=== WHAT YOU ARE ASKED TO DO ===
The whole of the data, every line, should come back exactly the same.

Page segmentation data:
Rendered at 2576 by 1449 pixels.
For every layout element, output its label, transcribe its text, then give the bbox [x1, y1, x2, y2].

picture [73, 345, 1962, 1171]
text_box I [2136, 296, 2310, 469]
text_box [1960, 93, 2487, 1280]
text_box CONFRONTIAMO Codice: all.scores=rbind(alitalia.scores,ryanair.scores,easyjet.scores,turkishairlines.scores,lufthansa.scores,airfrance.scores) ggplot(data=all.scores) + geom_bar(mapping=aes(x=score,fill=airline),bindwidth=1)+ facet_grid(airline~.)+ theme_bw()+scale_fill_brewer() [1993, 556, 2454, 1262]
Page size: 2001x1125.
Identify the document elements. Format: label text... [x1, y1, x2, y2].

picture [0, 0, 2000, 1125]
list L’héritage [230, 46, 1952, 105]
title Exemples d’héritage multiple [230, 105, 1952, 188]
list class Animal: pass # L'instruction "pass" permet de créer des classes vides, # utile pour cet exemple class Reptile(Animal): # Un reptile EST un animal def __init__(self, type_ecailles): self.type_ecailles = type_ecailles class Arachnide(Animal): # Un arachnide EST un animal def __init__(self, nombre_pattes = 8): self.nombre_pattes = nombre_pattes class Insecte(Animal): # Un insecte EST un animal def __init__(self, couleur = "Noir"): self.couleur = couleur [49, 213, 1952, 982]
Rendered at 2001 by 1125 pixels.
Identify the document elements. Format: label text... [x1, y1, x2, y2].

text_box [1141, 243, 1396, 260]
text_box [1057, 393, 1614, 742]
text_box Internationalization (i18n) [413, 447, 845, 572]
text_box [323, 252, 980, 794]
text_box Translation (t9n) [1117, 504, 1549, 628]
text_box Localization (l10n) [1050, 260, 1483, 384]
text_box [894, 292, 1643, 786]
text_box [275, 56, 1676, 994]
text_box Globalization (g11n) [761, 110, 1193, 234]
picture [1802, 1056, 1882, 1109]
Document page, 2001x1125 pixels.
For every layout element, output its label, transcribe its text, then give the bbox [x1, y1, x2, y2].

=== WRITTEN ANSWER ===
Rendered at 2576 by 1449 pixels.
For every layout element, output its label, transcribe its text, then give the bbox [x1, y1, x2, y2].

picture [73, 345, 1962, 1171]
text_box I [2136, 296, 2310, 469]
text_box [1960, 93, 2487, 1280]
text_box CONFRONTIAMO Codice: all.scores=rbind(alitalia.scores,ryanair.scores,easyjet.scores,turkishairlines.scores,lufthansa.scores,airfrance.scores) ggplot(data=all.scores) + geom_bar(mapping=aes(x=score,fill=airline),bindwidth=1)+ facet_grid(airline~.)+ theme_bw()+scale_fill_brewer() [1993, 556, 2454, 1262]
Page size: 2001x1125.
Identify the document elements. Format: label text... [x1, y1, x2, y2].

picture [0, 0, 2000, 1125]
list L’héritage [230, 46, 1952, 105]
title Exemples d’héritage multiple [230, 105, 1952, 188]
list class Animal: pass # L'instruction "pass" permet de créer des classes vides, # utile pour cet exemple class Reptile(Animal): # Un reptile EST un animal def __init__(self, type_ecailles): self.type_ecailles = type_ecailles class Arachnide(Animal): # Un arachnide EST un animal def __init__(self, nombre_pattes = 8): self.nombre_pattes = nombre_pattes class Insecte(Animal): # Un insecte EST un animal def __init__(self, couleur = "Noir"): self.couleur = couleur [49, 213, 1952, 982]
Rendered at 2001 by 1125 pixels.
Identify the document elements. Format: label text... [x1, y1, x2, y2].

text_box [1141, 243, 1396, 260]
text_box [1057, 393, 1614, 742]
text_box Internationalization (i18n) [413, 447, 845, 572]
text_box [323, 252, 980, 794]
text_box Translation (t9n) [1117, 504, 1549, 628]
text_box Localization (l10n) [1050, 260, 1483, 384]
text_box [894, 292, 1643, 786]
text_box [275, 56, 1676, 994]
text_box Globalization (g11n) [761, 110, 1193, 234]
picture [1802, 1056, 1882, 1109]
Document page, 2001x1125 pixels.
For every layout element, output its label, transcribe its text, then give the bbox [x1, y1, x2, y2].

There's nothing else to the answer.